Prompt -
Every record should be written out exactly, please.

(Plain-text document sources)
-*-*-

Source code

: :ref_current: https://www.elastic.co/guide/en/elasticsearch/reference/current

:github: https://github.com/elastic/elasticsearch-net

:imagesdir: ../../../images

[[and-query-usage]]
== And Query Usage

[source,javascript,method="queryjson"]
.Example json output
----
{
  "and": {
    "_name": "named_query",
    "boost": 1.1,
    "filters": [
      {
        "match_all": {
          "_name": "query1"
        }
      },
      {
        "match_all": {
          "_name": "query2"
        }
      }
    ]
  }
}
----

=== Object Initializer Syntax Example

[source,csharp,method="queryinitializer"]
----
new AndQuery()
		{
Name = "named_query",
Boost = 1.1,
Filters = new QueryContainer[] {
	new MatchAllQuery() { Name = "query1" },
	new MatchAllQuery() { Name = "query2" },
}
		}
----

-*-*-

Reply to the exercise -
Source code

: :ref_current: https://www.elastic.co/guide/en/elasticsearch/reference/current

:github: https://github.com/elastic/elasticsearch-net

:imagesdir: ../../../images

[[and-query-usage]]
== And Query Usage

[source,javascript,method="queryjson"]
.Example json output
----
{
  "and": {
    "_name": "named_query",
    "boost": 1.1,
    "filters": [
      {
        "match_all": {
          "_name": "query1"
        }
      },
      {
        "match_all": {
          "_name": "query2"
        }
      }
    ]
  }
}
----

=== Object Initializer Syntax Example

[source,csharp,method="queryinitializer"]
----
new AndQuery()
		{
Name = "named_query",
Boost = 1.1,
Filters = new QueryContainer[] {
	new MatchAllQuery() { Name = "query1" },
	new MatchAllQuery() { Name = "query2" },
}
		}
----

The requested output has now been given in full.